Document text
-=-=-

Dakota Hoska, Curator of Native American Art at the National Gallery. Previously, she was Associate Curator, Native Arts, Denver Art Museum. Prior to joining the Denver Art Museum, she worked as a curatorial research assistant in the Arts of Africa and the Americas department at the Minneapolis Institute of Art (Mia). She also co-curated two Native arts-focused exhibitions at Mia, “Brilliant” and “Horse Nation.” She received her BFA in Drawing and Painting from the Minneapolis College of Art and Design and her MA in Art History, with a focus on Native American Art History, from the University of St. Thomas. She is a citizen of the Oglála Lakȟóta Nation from Pine Ridge, Wounded Knee.

Katie Jentleson, Senior Curator of American Art and Merrie and Dan Boone Curator of Folk and Self-Taught Art at the High Museum of Art, Atlanta. She is the curator of an upcoming exhibition about Minnie Evans.

Valerie Ann Leeds, independent scholar and curator specializing in the work of Robert Henri and his circle and has published and lectured widely on a broad array of subjects in American art. She has organized more than 40 exhibitions and served as guest curator for museums and galleries around the country. Most recently, she contributed to The Sweet Life: Julius LeBlanc Stewart and Painting the Belle Epoque (2024, ed. JW Tottis).

Larry List, New York-based writer and independent curator. He has organized exhibitions and written about Dada, Surrealism, Modern and contemporary art for The Noguchi Museum, The Menil Collection, The Tate Modern, The Andy Warhol Museum, Reykjavik Art Museum, DOX Center for Art, Prague, and others. His exhibitions include “The Imagery of Chess Revisited”; “The Art of Chess; Man Ray & Sherrie Levine”; “John Cage and Glenn Kaino: Pieces and Performances,” and “SKINTRADE.” List is currently completing Permanent Attraction: Man Ray & Chess, the first book to comprehensively survey the artist’s chess-related work in all media and to be published by Hirmer Verlag in late 2024 or 2025.

John P. Murphy, Philip and Lynn Straus Curator of Prints and Drawings at The Frances Lehman Loeb Art Center, Vassar College. Author of New Deal Art: Culture and Crisis in the Great Depression (forthcoming, 2025), he was co-curator of the exhibition “The Left Front: Radical Art in the ‘Red Decade’, 1929 – 1940” at the Mary and Leigh Block Museum, Northwestern University. He is also a leading scholar on African American artist Charles White.

Jennifer Samet, New York City-based art historian, curator, and writer. She is a faculty member at The New York Studio School and Senior Director, Eric Firestone Gallery.

-=-=-

Entries shown
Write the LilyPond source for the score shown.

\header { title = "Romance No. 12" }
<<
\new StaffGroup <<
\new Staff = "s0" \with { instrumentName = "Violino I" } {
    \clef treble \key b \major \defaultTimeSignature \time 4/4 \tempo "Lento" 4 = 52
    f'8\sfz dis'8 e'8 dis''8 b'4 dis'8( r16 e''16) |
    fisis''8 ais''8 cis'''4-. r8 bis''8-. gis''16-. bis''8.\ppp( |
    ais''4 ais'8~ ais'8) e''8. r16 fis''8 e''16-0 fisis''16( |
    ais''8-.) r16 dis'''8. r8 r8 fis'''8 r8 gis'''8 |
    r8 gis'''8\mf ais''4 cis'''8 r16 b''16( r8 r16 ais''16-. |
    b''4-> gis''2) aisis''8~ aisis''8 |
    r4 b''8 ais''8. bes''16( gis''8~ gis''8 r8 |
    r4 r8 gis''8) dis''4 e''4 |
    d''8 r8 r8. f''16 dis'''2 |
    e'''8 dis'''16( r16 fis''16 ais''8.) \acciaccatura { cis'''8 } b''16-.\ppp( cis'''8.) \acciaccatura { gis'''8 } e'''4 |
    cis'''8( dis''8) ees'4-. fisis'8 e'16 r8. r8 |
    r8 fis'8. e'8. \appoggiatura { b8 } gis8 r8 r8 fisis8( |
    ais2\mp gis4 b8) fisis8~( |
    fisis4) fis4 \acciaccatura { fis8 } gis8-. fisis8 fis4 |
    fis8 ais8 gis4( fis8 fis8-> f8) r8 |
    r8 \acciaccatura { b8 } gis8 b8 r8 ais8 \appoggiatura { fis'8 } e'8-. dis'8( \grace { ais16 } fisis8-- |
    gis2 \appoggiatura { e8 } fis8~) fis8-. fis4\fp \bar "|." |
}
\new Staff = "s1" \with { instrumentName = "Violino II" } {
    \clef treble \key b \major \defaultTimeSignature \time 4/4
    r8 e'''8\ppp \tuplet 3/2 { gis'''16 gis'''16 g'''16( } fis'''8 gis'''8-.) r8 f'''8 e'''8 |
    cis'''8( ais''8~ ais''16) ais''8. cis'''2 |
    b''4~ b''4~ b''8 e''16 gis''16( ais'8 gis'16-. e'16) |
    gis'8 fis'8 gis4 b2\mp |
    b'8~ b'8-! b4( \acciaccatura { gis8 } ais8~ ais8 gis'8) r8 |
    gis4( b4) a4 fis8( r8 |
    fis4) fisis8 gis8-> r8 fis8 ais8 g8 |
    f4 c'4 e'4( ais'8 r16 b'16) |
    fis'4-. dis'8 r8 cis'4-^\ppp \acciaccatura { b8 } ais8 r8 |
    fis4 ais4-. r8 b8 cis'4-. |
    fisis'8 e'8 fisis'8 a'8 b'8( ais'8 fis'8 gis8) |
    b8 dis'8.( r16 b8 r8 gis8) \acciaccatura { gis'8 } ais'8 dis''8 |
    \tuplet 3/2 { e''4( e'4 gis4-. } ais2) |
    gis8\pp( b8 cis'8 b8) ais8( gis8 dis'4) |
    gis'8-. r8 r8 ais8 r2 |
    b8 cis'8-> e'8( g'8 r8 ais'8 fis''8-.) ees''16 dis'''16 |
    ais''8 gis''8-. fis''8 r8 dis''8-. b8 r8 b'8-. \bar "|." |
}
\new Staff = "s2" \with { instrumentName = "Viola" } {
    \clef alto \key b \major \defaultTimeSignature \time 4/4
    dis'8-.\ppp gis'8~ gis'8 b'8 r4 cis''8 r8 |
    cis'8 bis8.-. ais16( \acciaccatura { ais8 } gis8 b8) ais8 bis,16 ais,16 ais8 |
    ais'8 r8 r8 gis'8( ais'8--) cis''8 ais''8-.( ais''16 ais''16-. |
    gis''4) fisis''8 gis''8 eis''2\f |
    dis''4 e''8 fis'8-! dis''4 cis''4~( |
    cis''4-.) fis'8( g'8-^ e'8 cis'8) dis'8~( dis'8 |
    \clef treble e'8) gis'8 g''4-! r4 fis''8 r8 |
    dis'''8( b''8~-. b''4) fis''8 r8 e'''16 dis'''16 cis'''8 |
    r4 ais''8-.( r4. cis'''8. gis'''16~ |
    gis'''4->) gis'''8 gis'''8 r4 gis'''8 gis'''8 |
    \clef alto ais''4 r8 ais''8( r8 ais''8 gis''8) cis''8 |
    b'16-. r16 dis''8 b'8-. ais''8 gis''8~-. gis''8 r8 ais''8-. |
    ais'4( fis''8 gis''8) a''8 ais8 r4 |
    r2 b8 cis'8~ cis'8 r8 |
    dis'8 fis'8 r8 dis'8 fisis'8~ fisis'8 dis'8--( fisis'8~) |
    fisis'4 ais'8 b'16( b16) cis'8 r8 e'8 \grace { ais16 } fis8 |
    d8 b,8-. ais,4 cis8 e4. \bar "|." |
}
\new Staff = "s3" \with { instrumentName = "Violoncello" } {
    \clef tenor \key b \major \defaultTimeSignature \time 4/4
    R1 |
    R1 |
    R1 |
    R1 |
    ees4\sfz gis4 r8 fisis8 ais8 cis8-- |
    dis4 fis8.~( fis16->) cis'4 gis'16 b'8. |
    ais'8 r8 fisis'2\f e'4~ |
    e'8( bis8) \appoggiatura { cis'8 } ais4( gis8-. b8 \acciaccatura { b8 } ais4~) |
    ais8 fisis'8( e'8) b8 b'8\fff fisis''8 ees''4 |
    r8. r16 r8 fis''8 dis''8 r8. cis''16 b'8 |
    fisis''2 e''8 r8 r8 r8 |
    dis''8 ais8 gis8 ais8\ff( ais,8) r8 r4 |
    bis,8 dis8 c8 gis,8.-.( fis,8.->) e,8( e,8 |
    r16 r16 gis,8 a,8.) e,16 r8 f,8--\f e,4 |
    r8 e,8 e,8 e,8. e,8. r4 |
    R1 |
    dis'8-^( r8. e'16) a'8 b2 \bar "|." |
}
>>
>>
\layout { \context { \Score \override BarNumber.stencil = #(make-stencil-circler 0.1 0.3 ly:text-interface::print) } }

-=-=-

To do
A. Translate this sentence from the curator profiles into Spanish: "He is also a leading scholar on African American artist Charles White."
B. According to the curator profiles, what degree did Dakota Hoska earn from the University of St. Thomas?
C. Continue the curator profiles from where they stop.

Expected responses
A. También es un destacado especialista en el artista afroamericano Charles White.

B. An MA in Art History, with a focus on Native American Art History.

C.
Kathleen Skolnik, adjunct faculty member, Department of Art, Roosevelt University and co-author of The Art Deco Murals of Hildreth Meière (2014). She was a contributor to Art Deco Chicago: The Making of Modern American Culture (2017) and is a member of the Advisory Board of the Art Deco Society of New York and of the board of directors, International Hildreth Meière Association.

Suzanne Smeaton, pioneer in the study and scholarship of America period frames and advisor to public and private clients. She has conducted frame surveys of public, private, and corporate art collections, lectured to museum groups throughout the United States, and curated and co-curated frame exhibitions at museums including The Metropolitan Museum of Art and The Columbus Museum of Art. Among the publications in which her work has appeared are The Gilded Edge, Life’s Pleasures: The Ashcan Artists’ Brush With Leisure 1895 – 1925 (ed. JW Tottis, 2007), Auspicious Vision: Edwin Wales Root and American Modernism (with L Koenigsberg). For some 27 years, she was employed at the noted frame gallery of Eli Wilner & Company in New York City. She is a member of the board of directors, Appraiser’s Association of America.

Jennifer Thompson, The Gloria and Jack Drosdick Curator of European Painting and Sculpture and Curator of the John G. Johnson Collection, Philadelphia Museum of Art.

James W. Tottis, museum consultant and former Curator of American Art at the Detroit Institute of Arts. He was contributor to and editor of The Sweet Life: Julius LeBlanc Stewart and Painting the Belle Epoque (2024).

Stephanie Sparling Williams, Andrew W. Mellon Curator of American Art Brooklyn Museum.